**Compiti da svolgere:**
A - Trascrivi dal testo sulla copertina del libro il passo che va da "A giudicare dai" fino a "frase di D'Azeglio." compreso.
B - Secondo il testo sulla copertina del libro, che cosa ha deciso infine di mettere in copertina chi scrive?
C - In base al testo sulla copertina del libro, spiega perché il tema dell'Unità d'Italia è stato scartato per la copertina.

━━━ Testo da leggere

Cosa mettereste in copertina, per rappresentare l'Italia di oggi o domani? Non è stato facile per niente. Il primo tic porta all'abusato repertorio di bellezze artistiche e paesaggistiche italiane, colossei, cipressi, cappellesistine, faraglioni, niente che abbia un'idea di ripensamento moderno di quel che siamo, vetuste eredità fortunate. Il secondo tic – era anche il 150esimo – guarda all'Unità, Garibaldi, i Mille, Porta Pia: ma malgrado le celebrazioni, anche quelli sono concetti difficilmente rinnovabili. Oggi siamo un Paese poco unito, se non politicamente, e l'Unità è comunque un valore meno robusto ed efficace di quelli che hanno reso orgogliosi altri grandi Paesi: le opportunità per tutti degli Stati Uniti, l'uguaglianza libertà fratellanza dei francesi, la colonizzazione culturale del mondo degli inglesi. E in ogni caso entrambi i due tic avrebbero portato a scelte graficamente banali. Alla fine, malgrado i dubbi dell'editore che temeva l'inflazione del genere, ho deciso io per un tricolore, una specie. Tre pennellate abbozzate di tricolore che nella mia testa volevano essere – oltre che belle – l'idea di un rinnovamento-nella-continuità, come dicono quelli, o meglio di una ricostruzione diversa dell'unica cosa che siamo.

A giudicare dai feedback, ho avuto torto: la copertina di quel libro è stata giudicata la cosa meno attraente dai lettori, e grazie al cielo il libro è andato benino lo stesso. Ma il tricolore funziona poco, comunque lo giri. Ci saranno anche delle ragioni grafiche, forse: le bandiere dei grandi Paesi che ho citato hanno altre vivacità e sono tutte bianche, rosse e blu, chissà se qualcuno ci ha fatto riflessioni tecniche (non parliamo poi di avere delle stelle, nella bandiera: ci credo che poi vivi tutto in quel modo là). Eppure, è davvero la cosa principale che ci unisce, nei famigerati successi sportivi a cui pensano tutti quando pensano ai momenti di condivisione nazionale. Se no, gli italiani sono gli altri. «Non fate gli italiani», sentii dire da una madre imbarazzata ai suoi bambini indisciplinati in un aeroporto americano, invertendo la famosa frase di D'Azeglio.

━━━━━━
━━━ Voci di dati

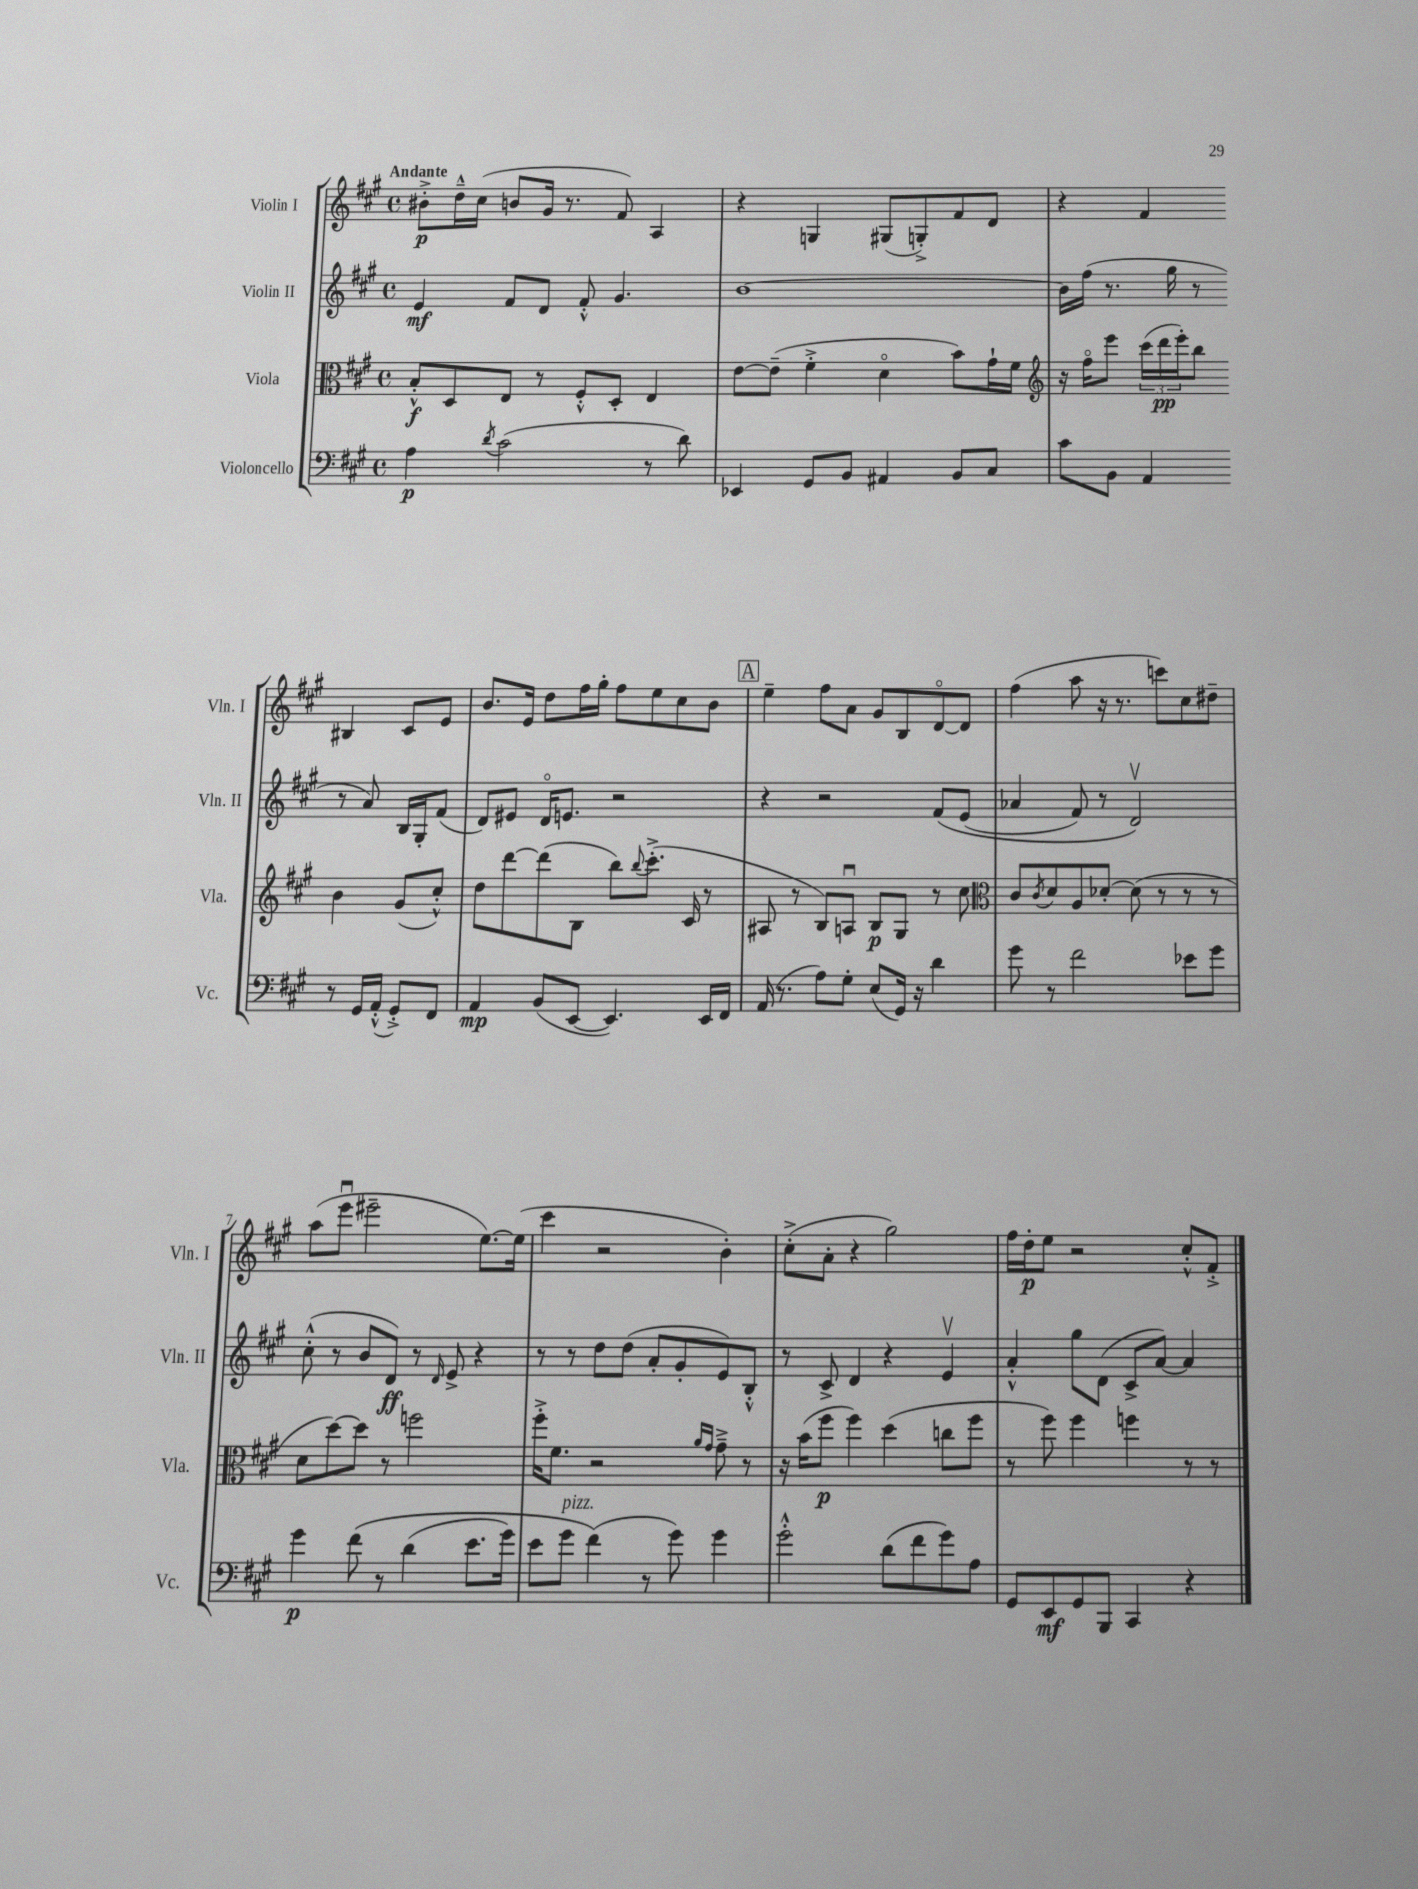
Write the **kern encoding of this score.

**kern	**dynam	**kern	**dynam	**kern	**dynam	**kern	**dynam
*part4	*part4	*part3	*part3	*part2	*part2	*part1	*part1
*staff4	*staff4	*staff3	*staff3	*staff2	*staff2	*staff1	*staff1
*I"Violoncello	*	*I"Viola	*	*I"Violin II	*	*I"Violin I	*
*I'Vc.	*	*I'Vla.	*	*I'Vln. II	*	*I'Vln. I	*
*clefF4	*	*clefC3	*	*clefG2	*	*clefG2	*
*k[f#c#g#]	*	*k[f#c#g#]	*	*k[f#c#g#]	*	*k[f#c#g#]	*
*M4/4	*	*M4/4	*	*M4/4	*	*M4/4	*
*met(c)	*	*met(c)	*	*met(c)	*	*met(c)	*
=1	=1	=1	=1	=1	=1	=1	=1
!	!	!	!	!	!	!LO:TX:a:B:t=Andante	!
4A\	p	8B'^^/L	f	4e/	mf	8b#X'^\L	p
.	.	8D/	.	.	.	16dd~^^\L	.
.	.	.	.	.	.	(16cc#\JJ	.
8qd/	.	.	.	.	.	.	.
(2c#\	.	8E/J	.	8f#/L	.	8bn/L	.
.	.	8r	.	8d/J	.	16g#/Jk	.
.	.	.	.	.	.	8.r	.
.	.	8F#'^^/L	.	8f#'^^/	.	.	.
.	.	8D'/J	.	4.g#/	.	8f#/)	.
8r	.	4E/	.	.	.	4A/	.
8d\)	.	.	.	.	.	.	.
=2	=2	=2	=2	=2	=2	=2	=2
4EE-X/	.	[8e\L	.	[1b	.	4r	.
.	.	(8e~\J]	.	.	.	.	.
8GG#/L	.	4f#'^\	.	.	.	4Gn/	.
8BB/J	.	.	.	.	.	.	.
4AA#X/	.	4d\	.	.	.	(8G#X/L	.
.	.	.	.	.	.	8Gn'^/)	.
8BB/L	.	8b\L)	.	.	.	8f#/	.
8C#/J	.	16g#`\L	.	.	.	8d/J	.
.	.	16f#\JJ	.	.	.	.	.
=3	=3	=3	=3	=3	=3	=3	=3
*	*	*clefG2	*	*	*	*	*
8c#\L	.	16r	.	16b\LL]	.	4r	.
.	.	16ff#\KL	.	(16ff#\JJ	.	.	.
8BB\J	.	8eee\J	.	8.r	.	.	.
4AA/	.	(24ccc#\LL	.	.	.	4f#/	.
.	.	24ddd\	pp	.	.	.	.
.	.	.	.	16gg#\	.	.	.
.	.	24eee'\J)	.	.	.	.	.
.	.	8bb\J	.	8r	.	.	.
8r	.	4b\	.	8r	.	4B#X/	.
16GG#/LL	.	.	.	8a/)	.	.	.
(16AA'^^/JJ	.	.	.	.	.	.	.
8GG#'^/L)	.	(8g#/L	.	16B/LL	.	8c#/L	.
.	.	.	.	16G#'/J	.	.	.
8FF#/J	.	8cc#'^^/J)	.	(8f#/J	.	8e/J	.
!!LO:LB:g=z
=4	=4	=4	=4	=4	=4	=4	=4
4AA/	mp	8dd\L	.	8d/L)	.	8.b/L	.
.	.	[8ddd\	.	8e#X/J	.	.	.
.	.	.	.	.	.	16e/Jk	.
(8BB/L	.	(8ddd\]	.	16d/KL	.	8dd\L	.
.	.	.	.	8.en/J	.	.	.
[8EE/J	.	8B\J	.	.	.	16ff#\L	.
.	.	.	.	.	.	16gg#'\JJ	.
4.EE/])	.	8bb\L)	.	2r	.	8ff#\L	.
.	.	8qqbb/	.	.	.	.	.
.	.	(8.ccc#'^\J	.	.	.	8ee\	.
.	.	.	.	.	.	8cc#\	.
.	.	16c#/	.	.	.	.	.
16EE/LL	.	8r	.	.	.	8b\J	.
16FF#/JJ	.	.	.	.	.	.	.
!!LO:REH:place=s1:t=A
=5	=5	=5	=5	=5	=5	=5	=5
(16AA/	.	8A#X/	.	4r	.	4ee~\	.
8.r	.	.	.	.	.	.	.
.	.	8r	.	.	.	.	.
8A\L)	.	8B/L)	.	2r	.	8ff#\L	.
8G#'\J	.	8Anu/J	.	.	.	8a\J	.
(8E/L	.	8B/L	p	.	.	8g#/L	.
16GG#/Jk)	.	8G#/J	.	.	.	8B/	.
16r	.	.	.	.	.	.	.
4d\	.	8r	.	(8f#/L	.	[8d/	.
.	.	8cc#\	.	(8e/J	.	8d/J]	.
=6	=6	=6	=6	=6	=6	=6	=6
*	*	*clefC3	*	*	*	*	*
8g#\	.	8c#/L	.	4a-X/	.	(4ff#\	.
.	.	8qc#/	.	.	.	.	.
8r	.	8d/	.	.	.	.	.
2f#\	.	8A/	.	8f#/)	.	8aa\	.
.	.	[8d-X'/J	.	8r	.	16r	.
.	.	.	.	.	.	8.r	.
.	.	(8d-\]	.	2dv/)	.	.	.
.	.	8r	.	.	.	8cccn\L)	.
8e-X\L	.	8r	.	.	.	8cc#\	.
8g#\J	.	8r	.	.	.	8dd#X~\J	.
!!LO:LB:g=z
=7	=7	=7	=7	=7	=7	=7	=7
4g#\	p	8d\L	.	(8cc#'^^\	.	(8aa\L	.
.	.	[8dd\)	.	8r	.	8eeeu\J	.
(8f#\	.	8dd\J]	.	8b/L	.	2eee#X~\	.
8r	.	8r	.	8d/J)	ff	.	.
(4d\	.	2ffn\	.	8r	.	.	.
.	.	.	.	16qqd/	.	.	.
.	.	.	.	8e^/	.	.	.
8.e\L	.	.	.	4r	.	[8.ee\L)	.
16g#\Jk)	.	.	.	.	.	(16ee\Jk]	.
=8	=8	=8	=8	=8	=8	=8	=8
8e\L	.	16ff#'^\KL	.	8r	.	4ccc#\	.
.	.	8.f#\J	.	.	.	.	.
!LO:TX:a:i:t=pizz.	!	!	!	!	!	!	!
8g#\J	.	.	.	8r	.	.	.
(4f#\)	.	2r	.	8dd\L	.	2r	.
.	.	.	.	(8dd\J	.	.	.
8r	.	.	.	8a'/L	.	.	.
8g#\)	.	.	.	8g#'/	.	.	.
.	.	16qqa/LL	.	.	.	.	.
.	.	16qqg#/JJ	.	.	.	.	.
4g#\	.	8g#~^\	.	8e/)	.	4b'\)	.
.	.	8r	.	8B'^^/J	.	.	.
=9	=9	=9	=9	=9	=9	=9	=9
2g#'^^\	.	16r	.	8r	.	(8cc#'^\L	.
.	.	(16b\KL	.	.	.	.	.
.	.	8ff#\J	p	8c#^/	.	8a'\J	.
.	.	4ff#\)	.	4d/	.	4r	.
(8d\L	.	(4dd\	.	4r	.	2gg#\)	.
8f#\	.	.	.	.	.	.	.
8g#\)	.	8ccn\L	.	4ev/	.	.	.
8A\J	.	8ff#\J	.	.	.	.	.
=10	=10	=10	=10	=10	=10	=10	=10
8GG#/L	.	8r	.	4a'^^/	.	16ff#\LL	.
.	.	.	.	.	.	16dd'\J	p
8EE/	mf	8ff#\)	.	.	.	8ee\J	.
8GG#/	.	4ff#\	.	8gg#\L	.	2r	.
8BBB/J	.	.	.	(8d\J	.	.	.
4CC#/	.	4ffn\	.	8c#^/L	.	.	.
.	.	.	.	[8a/J)	.	.	.
4r	.	8r	.	4a/]	.	8cc#'^^/L	.
.	.	8r	.	.	.	8f#'^/J	.
==	==	==	==	==	==	==	==
*-	*-	*-	*-	*-	*-	*-	*-
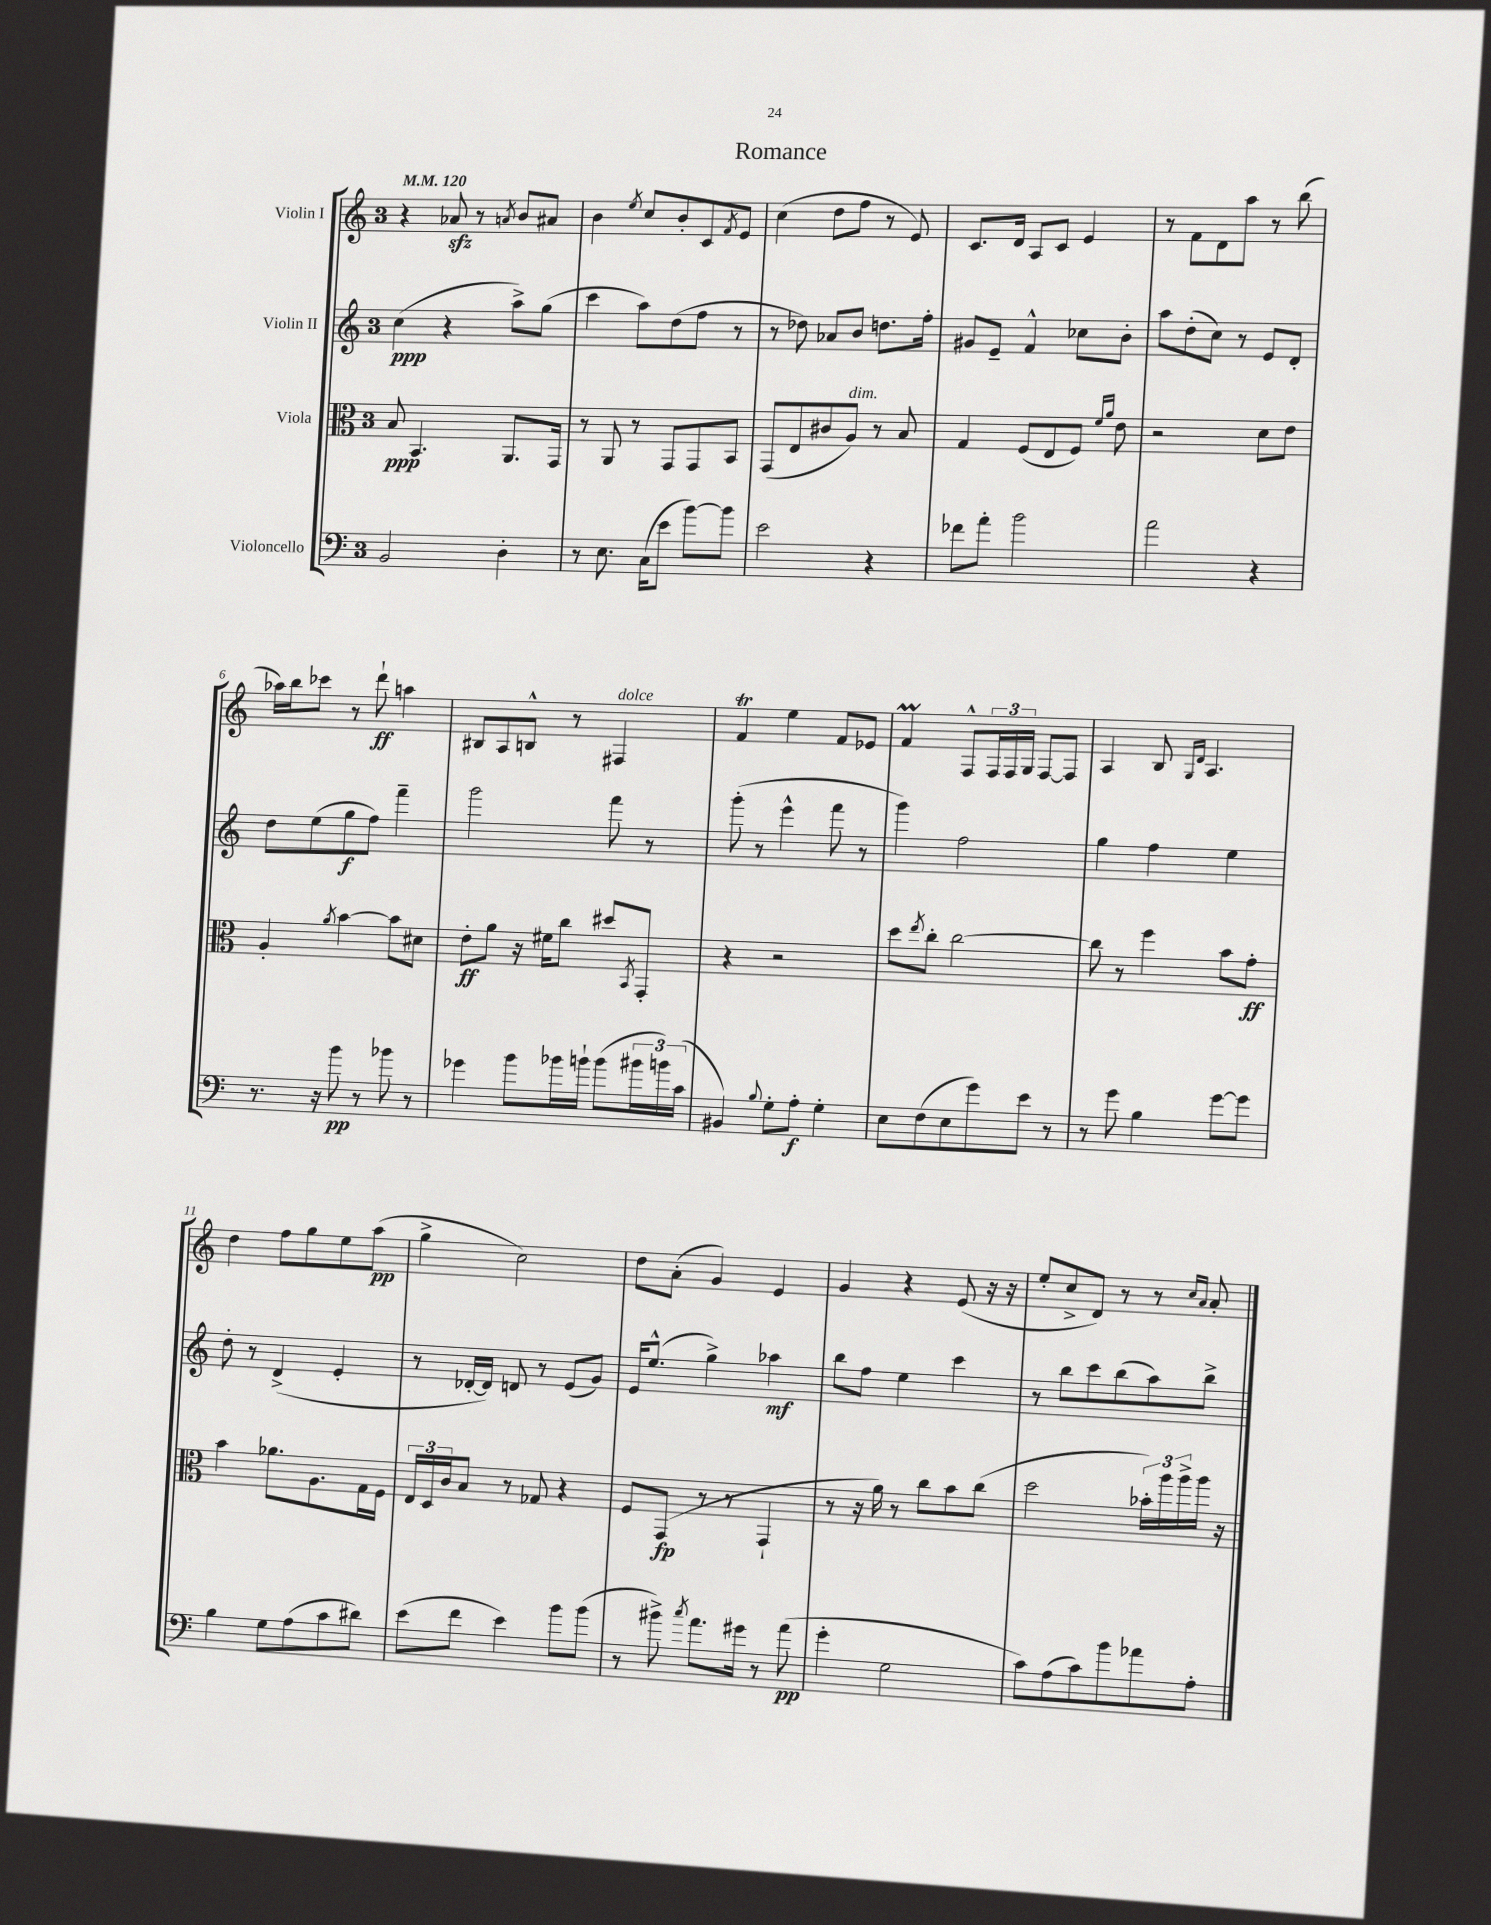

━━━━━━

**Risposte:**
A -
A giudicare dai feedback, ho avuto torto: la copertina di quel libro è stata giudicata la cosa meno attraente dai lettori, e grazie al cielo il libro è andato benino lo stesso. Ma il tricolore funziona poco, comunque lo giri. Ci saranno anche delle ragioni grafiche, forse: le bandiere dei grandi Paesi che ho citato hanno altre vivacità e sono tutte bianche, rosse e blu, chissà se qualcuno ci ha fatto riflessioni tecniche (non parliamo poi di avere delle stelle, nella bandiera: ci credo che poi vivi tutto in quel modo là). Eppure, è davvero la cosa principale che ci unisce, nei famigerati successi sportivi a cui pensano tutti quando pensano ai momenti di condivisione nazionale. Se no, gli italiani sono gli altri. «Non fate gli italiani», sentii dire da una madre imbarazzata ai suoi bambini indisciplinati in un aeroporto americano, invertendo la famosa frase di D'Azeglio.

B - Un tricolore, cioè tre pennellate abbozzate di tricolore.

C - Malgrado le celebrazioni, l'Unità è un concetto difficilmente rinnovabile. Oggi l'Italia è un Paese poco unito, e l'Unità è un valore meno robusto ed efficace di quelli che hanno reso orgogliosi altri grandi Paesi. Inoltre avrebbe portato a una scelta graficamente banale.